---------- PROVIDED RECORDS ----------
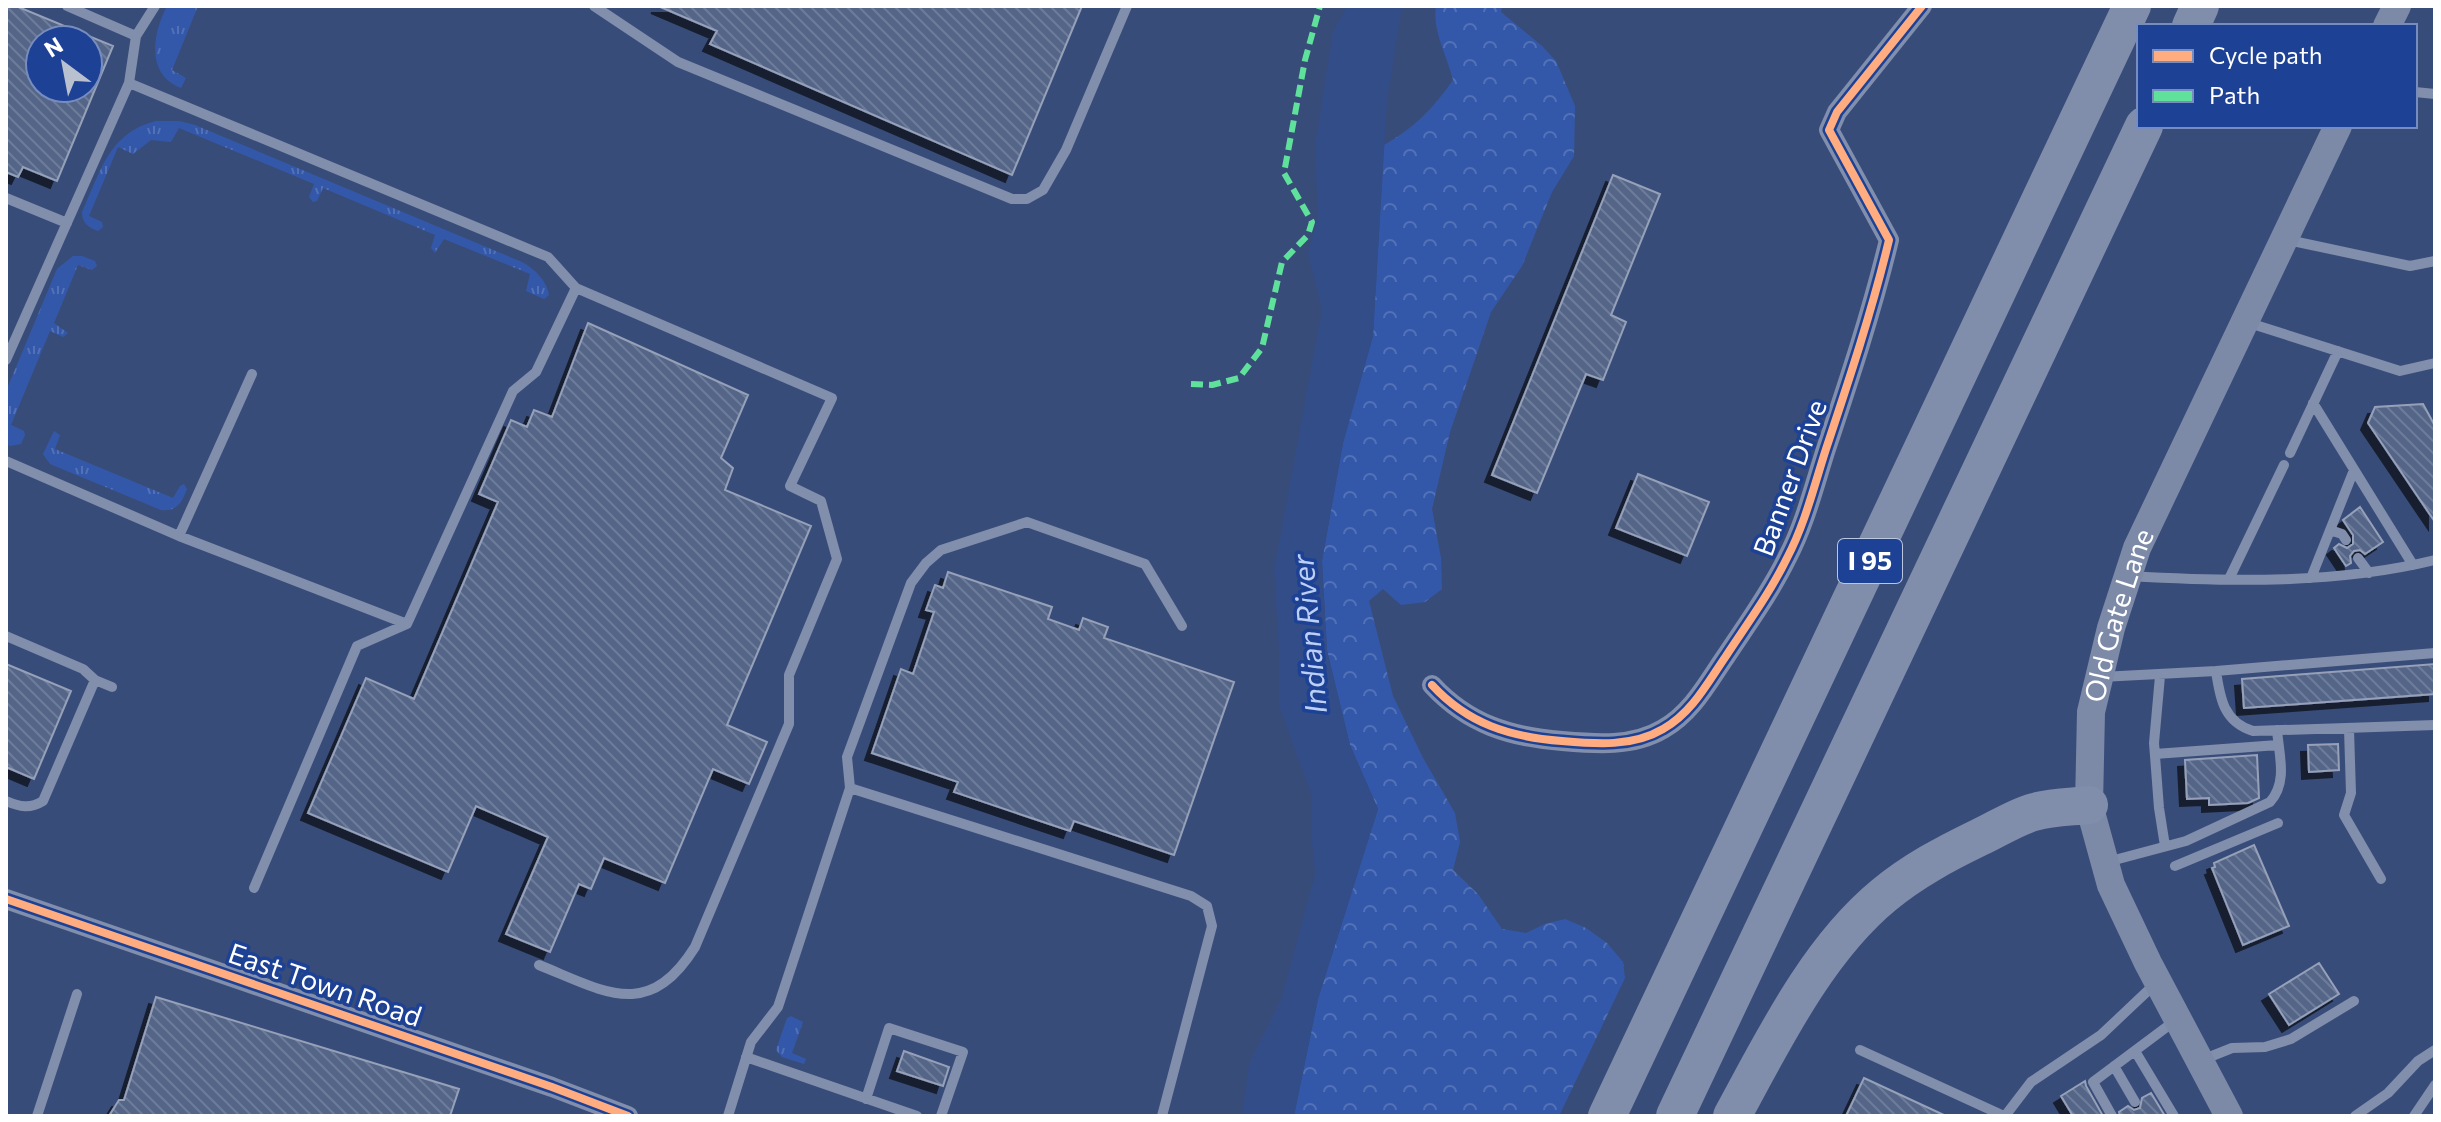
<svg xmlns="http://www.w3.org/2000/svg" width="2441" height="1122" font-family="Commissioner,sans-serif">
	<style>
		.grass { fill: url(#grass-tufts) }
		.forest { fill: url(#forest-crowns) }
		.water { fill: #334d88 }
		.building { fill: url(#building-back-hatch); stroke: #96a1b9; stroke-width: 2; fill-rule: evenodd; filter: url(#shadow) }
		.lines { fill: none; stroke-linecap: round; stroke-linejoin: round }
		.lane { stroke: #818eac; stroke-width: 10 }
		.street { stroke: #818eac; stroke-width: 20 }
		.secondary { stroke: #7c8aa8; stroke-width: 28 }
		.highway { stroke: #808dab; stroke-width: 38 }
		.quiet { stroke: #60e19b; stroke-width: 6; stroke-dasharray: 12 6; stroke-linecap: butt }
		.cycleway-casing { stroke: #1d4194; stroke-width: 13 }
		.cycleway { stroke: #ffac80; stroke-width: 8 }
		.labels { text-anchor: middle; stroke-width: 7; stroke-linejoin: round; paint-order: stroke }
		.shield { fill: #1d4194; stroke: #bbc6df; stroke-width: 2 }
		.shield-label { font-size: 26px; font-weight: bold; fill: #fff }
		.street-label { font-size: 28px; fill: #fff; stroke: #1d4194 }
		.water-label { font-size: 30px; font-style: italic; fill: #bccff5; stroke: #1d4194 }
	</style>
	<defs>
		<pattern id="grass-tufts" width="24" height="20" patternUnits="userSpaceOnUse" patternTransform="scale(2)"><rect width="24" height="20" fill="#3358aa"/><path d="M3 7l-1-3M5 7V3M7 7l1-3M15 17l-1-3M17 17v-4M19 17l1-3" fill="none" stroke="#5271b7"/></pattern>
		<pattern id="forest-crowns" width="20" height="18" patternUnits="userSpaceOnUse" patternTransform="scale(2)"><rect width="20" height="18" fill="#3358aa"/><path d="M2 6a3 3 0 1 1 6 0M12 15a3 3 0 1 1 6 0" fill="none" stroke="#5271b7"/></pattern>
		<pattern id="building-back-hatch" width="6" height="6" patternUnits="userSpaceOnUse" patternTransform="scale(2)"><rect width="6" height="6" fill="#556588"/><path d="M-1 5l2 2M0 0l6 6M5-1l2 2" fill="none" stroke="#6e7c9a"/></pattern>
		<filter id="shadow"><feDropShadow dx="-7" dy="7" stdDeviation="0" flood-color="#0009"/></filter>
	</defs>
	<rect width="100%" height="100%" fill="#384c79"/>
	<!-- grass -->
	<path class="grass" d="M167 6H198L172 70 186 78 181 88C145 74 153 33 167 6Z
		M156 121H179L195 125 522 262C535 269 547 281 549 295L544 299 526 291 530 274 444 239 435 253 431 248 435 235 323 188 317 201 313 202 309 197 314 184 179 128 171 142 151 140 133 154 118 147 89 216 102 222 103 227 98 231C88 227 82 223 82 212 100 173 109 132 156 121Z
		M73 256H82L95 261 97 266 92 270 78 265 54 323 68 333 63 337 50 331 11 425 24 431 25 435 21 444 10 446 6 443V391L57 269Z
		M54 431 60 435 55 449 173 498 180 486 184 484 187 489C182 502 177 512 161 510L50 464 43 454Z
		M791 1016 803 1022 792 1053 806 1059 804 1064 782 1057 776 1050 787 1018Z"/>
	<!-- forest -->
	<path class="forest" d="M1436 6H1502L1501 12 1542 46 1556 61 1575 106 1574 156 1552 192 1522 266 1491 312 1450 432 1432 509 1441 558 1442 589 1425 602 1401 605 1383 589 1369 601 1393 696 1423 758 1455 813 1460 842 1453 870 1478 894 1502 929 1526 933 1545 924 1565 919 1586 928 1607 943 1623 962 1625 978 1559 1116H1294L1318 999 1378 809 1350 745 1327 650 1322 561 1343 443 1373 336 1384 145C1415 127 1432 110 1453 80 1447 55 1432 31 1436 6Z"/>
	<!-- water -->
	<path class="water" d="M1347 6H1402L1387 101 1373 336 1343 443 1322 561 1327 650 1350 745 1378 809 1318 999 1294 1116H1242L1249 1064 1281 1000 1315 874 1312 842V796L1279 706V649L1274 570 1322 309 1308 253 1318 216 1315 146 1333 31Z"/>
	<!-- building -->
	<path class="building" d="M6 6H16L113 46 57 181 23 167 18 177 6 172ZM40 40H88V88H40Z
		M658 6H1082L1012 175 710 44 717 31Z
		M1613 175 1660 194 1611 315 1626 322 1603 380 1586 374 1537 493 1492 475Z
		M588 323 748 395 721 458 733 468 725 490 811 526 727 725 767 742 749 784 713 769 665 883 604 858 591 889 579 884 550 952 506 934 548 837 476 806 448 872 308 813 366 678 414 699 498 502 479 494 511 420 527 427 534 410 552 417Z
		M2423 404 2435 426V522L2368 423 2375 407Z
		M1638 474 1709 502 1687 556 1616 528Z
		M2360 507 2383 542 2365 554 2360 550 2354 551 2350 556 2351 563 2346 566 2334 548 2339 544 2347 548 2353 544V535L2343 520Z
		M948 572 1052 607 1048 619 1079 630 1083 618 1108 627 1104 638 1234 682 1174 855 1074 821 1070 831 954 792 958 782 872 753 901 669 913 674 934 612 926 610 935 585 943 588Z
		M6 664 71 691 34 779 6 767Z
		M2435 664V694L2244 708 2242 679Z
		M2338 744 2339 770 2309 772 2308 745Z
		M2257 755 2259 798 2248 803 2209 805V798L2187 799 2185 760Z
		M2254 845 2289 926 2243 945 2212 868 2215 867 2214 863Z
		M2319 963 2339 994 2289 1025 2269 994Z
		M156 997 459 1089 450 1116H109L119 1100H124Z
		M904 1051 949 1067 943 1086 897 1071Z
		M1864 1078 1946 1116H1846Z
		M2085 1081 2086 1086 2103 1116H2073L2061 1096Z
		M2151 1093 2165 1116H2120L2119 1112 2128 1106 2134 1110 2140 1108 2142 1098Z"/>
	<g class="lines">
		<!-- lane -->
		<path class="lane" d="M67 6 136 36
			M594 6 678 62 1012 199H1027L1043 190 1066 150 1127 6
			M129 83 548 257 576 288
			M2415 92 2435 94
			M6 198 67 223
			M2288 240 2410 266 2435 261
			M2246 322 2400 371 2435 363
			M6 360 129 83 136 36 155 6
			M2313 403 2413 565
			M2290 453 2338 351
			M6 461 179 536 407 624
			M2330 530 2342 534 2346 540
			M179 536 252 374
			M2358 558 2369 573
			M2130 576C2231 582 2337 584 2435 560
			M2311 578 2354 470
			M2229 579 2284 465
			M6 636 83 669 95 680 112 687
			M2216 671 2435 653
			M2160 676 2154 743 2159 808 2165 846
			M2101 677 2216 671C2220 699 2224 722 2253 731L2435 725
			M2349 729 2351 793 2344 815 2381 879
			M2155 754 2278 745
			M850 788 847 757 911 583 926 563 941 550 1027 522 1145 564 1182 626
			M6 801C20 807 30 809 43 801L95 680
			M2107 862 2186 841 2270 802C2288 782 2279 755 2277 730
			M2175 866 2278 823
			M254 888 357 646 407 624 513 391 536 372 576 288 832 398 790 486 821 501 837 559 789 675V724L695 947C648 1022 604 991 539 965
			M1860 1050 2004 1116
			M2135 1051 2174 1116
			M746 1057 917 1116
			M2202 1060 2232 1048 2265 1047 2291 1039 2354 1001
			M2114 1066 2135 1102
			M866 1099 889 1028 963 1052 941 1116
			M37 1116 77 994
			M728 1116 751 1042 778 1007 850 788 1191 896 1207 906 1212 926 1162 1116
			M2005 1116 2031 1082 2101 1035 2155 984
			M2112 1116 2093 1082 2176 1020
			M2355 1116 2388 1093 2418 1061 2435 1050
			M2414 1116 2435 1085"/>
		<!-- street -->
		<path class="street" d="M1432 685C1468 724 1510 737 1562 741 1596 744 1633 747 1663 729 1692 713 1708 682 1726 656 1747 624 1770 593 1787 558 1805 524 1814 486 1826 449 1849 380 1872 311 1889 240L1829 130 1837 112 1922 6
			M6 899 552 1087 628 1116"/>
		<!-- secondary -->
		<g class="secondary">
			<path d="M2387 26 2397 6"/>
			<path id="s1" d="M2229 1116 2148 963 2111 885 2089 805 2091 712 2111 628 2137 548 2338 126"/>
		</g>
		<!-- highway -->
		<path class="highway" d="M2191 26 2200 6
			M1607 1116 2132 6
			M1675 1116 2144 126
			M1732 1116C1773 1041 1817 950 1884 895 1913 871 1945 854 1978 838 1996 830 2015 817 2034 812 2051 807 2071 807 2089 805"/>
		<!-- quiet -->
		<path class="quiet" d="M1191 384 1212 385 1239 378 1262 348 1282 262 1308 235 1312 222 1284 173 1305 60 1320 6"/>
		<!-- cycleway casing -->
		<g class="cycleway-casing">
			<path id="cycleway" d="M1432 685C1468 724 1510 737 1562 741 1596 744 1633 747 1663 729 1692 713 1708 682 1726 656 1747 624 1770 593 1787 558 1805 524 1814 486 1826 449 1849 380 1872 311 1889 240L1829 130 1837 112 1922 6
				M6 899 552 1087 628 1116"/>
		</g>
		<!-- cycleway -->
		<use href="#cycleway" class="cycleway"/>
	</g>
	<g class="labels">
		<!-- shield labels -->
		<rect class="shield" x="1838" y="539" width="64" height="44" rx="6"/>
		<g class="shield-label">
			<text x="1870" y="570">I 95</text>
		</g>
		<!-- street labels -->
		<g class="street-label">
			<text transform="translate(1790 478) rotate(-70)" y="10">Banner Drive</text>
			<text dy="10" stroke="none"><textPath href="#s1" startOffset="536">Old Gate Lane</textPath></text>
			<text transform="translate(325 985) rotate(19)" y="10">East Town Road</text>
		</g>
		<!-- water labels -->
		<g class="water-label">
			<text transform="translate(1310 634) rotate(-95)" y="10">Indian River</text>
		</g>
	</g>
	<!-- border -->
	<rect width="2441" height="1122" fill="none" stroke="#ffffff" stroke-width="16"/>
	<!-- legend -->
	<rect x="2137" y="24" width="280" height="104" fill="#1d4194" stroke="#778dbf" stroke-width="2"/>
	<rect x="2153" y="50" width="40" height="12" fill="#ffac80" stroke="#778dbf" stroke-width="2"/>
	<text x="2209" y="64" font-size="24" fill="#ffffff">Cycle path</text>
	<rect x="2153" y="90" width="40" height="12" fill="#60e19b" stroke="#778dbf" stroke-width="2"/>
	<text x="2209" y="104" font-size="24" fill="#ffffff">Path</text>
	<!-- north arrow -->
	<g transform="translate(64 64) rotate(328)"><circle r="38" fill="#1d4194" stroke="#778dbf" stroke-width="2"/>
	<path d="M0-6L14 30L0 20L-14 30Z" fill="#b9c0d0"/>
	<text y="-12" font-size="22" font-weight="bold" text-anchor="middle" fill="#ffffff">N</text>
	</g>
</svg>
----------
### AIM OF THE EXERCISE
Copy each line from the records above that includes the string "lines".

### EXERCISE RESPONSE
		.lines { fill: none; stroke-linecap: round; stroke-linejoin: round }
	<g class="lines">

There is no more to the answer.